The Wichita, Kansas-based aerostructures supplier reports the divestitures amidst reports of staff lay-offs and an ongoing strategic review aimed at re-balancing the company's product strategy less than a decade after emerging from Boeing ownership and becoming a diversified aerospace supplier.
Since emerging as Spirit AeroSystems in 2004, the company under former chief executive Jeff Turner's leadership worked diligently to expand its product portfolio beyond its legacy as an exclusive Boeing aerostructures and wing components supplier.
In a span of five years, Spirit executives won new business on Gulfstream's two newest programmes with the G280 and G650, displacing previous suppliers including Vought Aircraft division of Triumph Aerostructures. The company also was selected to build the cabin of the Sikorsky CH-53K, a heavy-lift helicopter in development for the US Marine Corps. Spirit also became a major supplier on the Airbus A350XWB, shipping the Section 10 centre fuselage and the front spar and fixed leading edge of the wing from a new factory in Kinston, North Carolina.
At the same time, Spirit's strategy emphasised maintaining its positions as a premier member of Boeing's supply chain.

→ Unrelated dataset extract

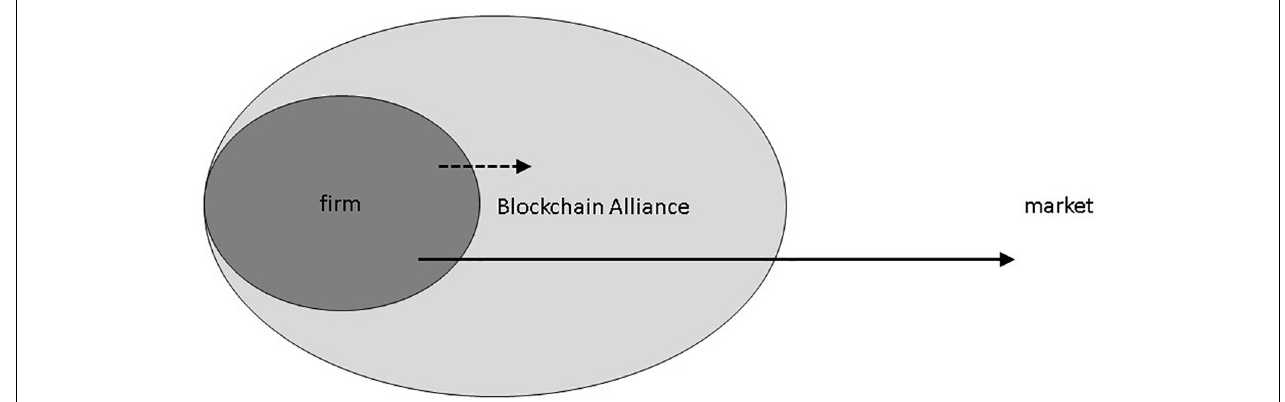
FIGURE 2 | Firm and alliance boundaries in approaching the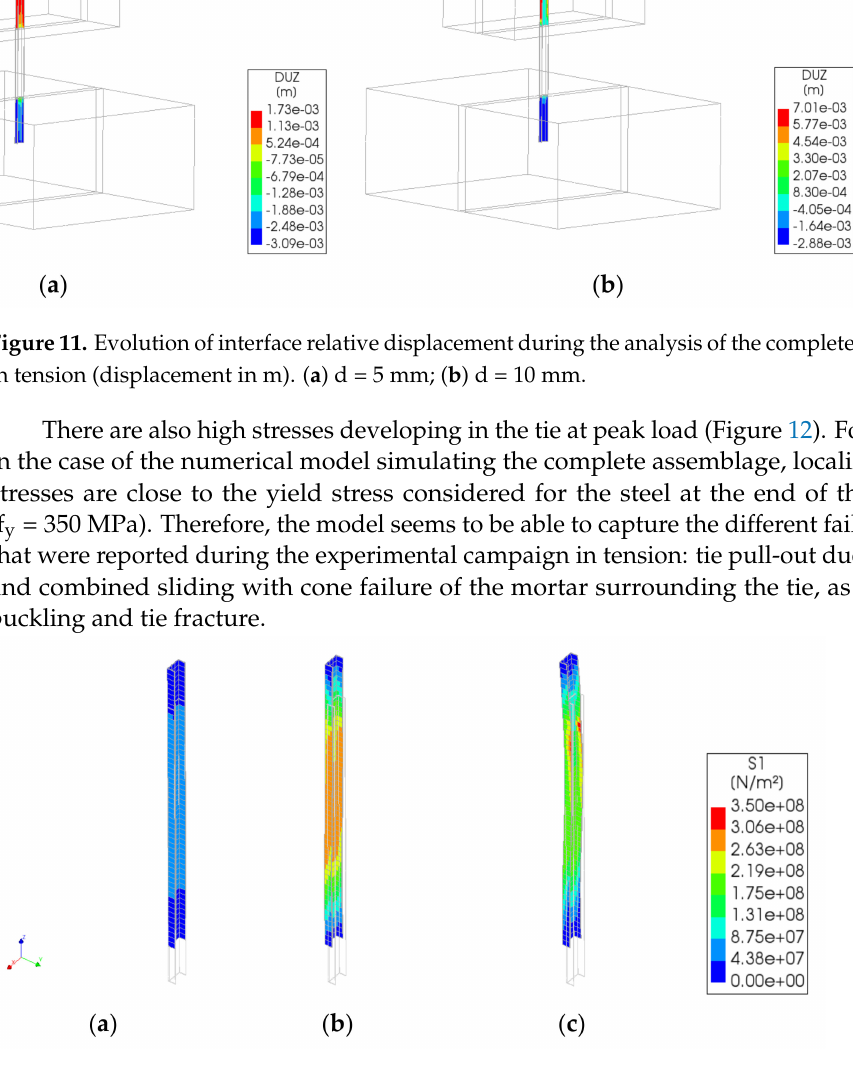
Figure 12. Evolution of principal tensile stresses at the tie (stresses in N/m 2 ). ( a ) d = 1 mm; ( b ) d = 5 mm; ( c ) d = 10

The company won the rights to build the Section 41 nose sections of the 787 and 747-8, as well as major elements of the wing structures and engine nacelles.
But the company struggled to keep costs under control with so many development programmes ongoing at the same time, especially as some of the programmes encountered significant delays downstream of Spirit's role in the supply chain.

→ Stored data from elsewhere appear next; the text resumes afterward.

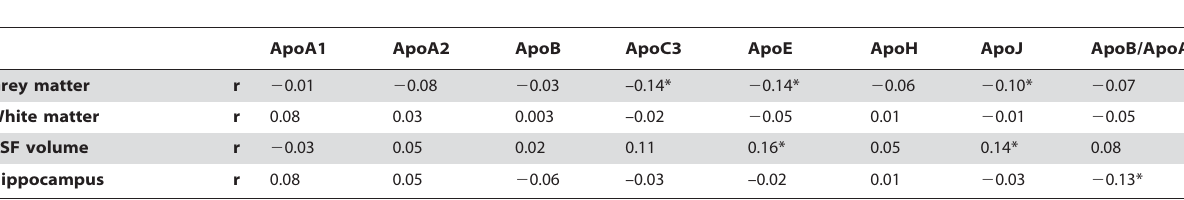
Table 5. Partial correlation between apolipoprotein levels and brain volumes at Wave 1.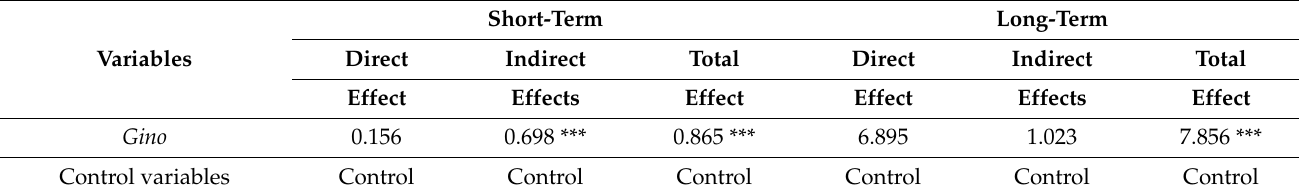
Table 6. Effect decomposition of the base regression.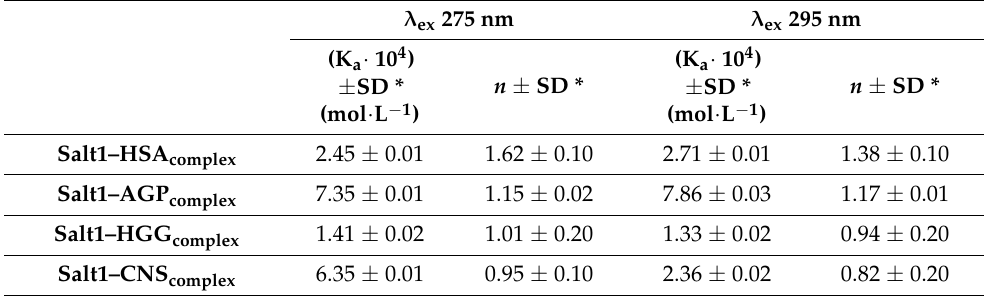
Table 6. The binding parameters for Salt1–HSA, Salt1–AGP, Salt1–HGG and Salt1–CNS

The financial impact of the deals began to be felt in the first quarter of 2012, when Spirit announced an $11 million charge attributed to the G280 and a $3 million forward-loss on the 747-8 wing components. A $7 million charge on the A350 wing followed in the second quarter, but the real impact came later. In the third quarter last year, Spirit disclosed $591 million in new charges, including major losses on the wing programmes of the 787, G650 and G280, as well as the engine nacelle of the G280.
The disclosure likely cost the job of the chief executive, as Turner announced he would resign in tandem with the reported charges. The red ink continued to spill into the fourth quarter, as Spirit reported another charge of $20 million on the G280 wing.
Including the latest charge in the second quarter, Spirit's work on the two Gulfstream programmes have led to forward-losses of between $783 million and $833 million.
Larry Lawson, formerly head of Lockheed Martin's Aeronautics division, was hired to replace Turner in the second quarter, and he immediately launched a strategic review of the operation. In a June interview with Flightglobal, Lawson said that the review was considering all aspects of Spirit's operation, and he noted the company was open to moving further into the defence business where its cost structure and expertise could be a good match.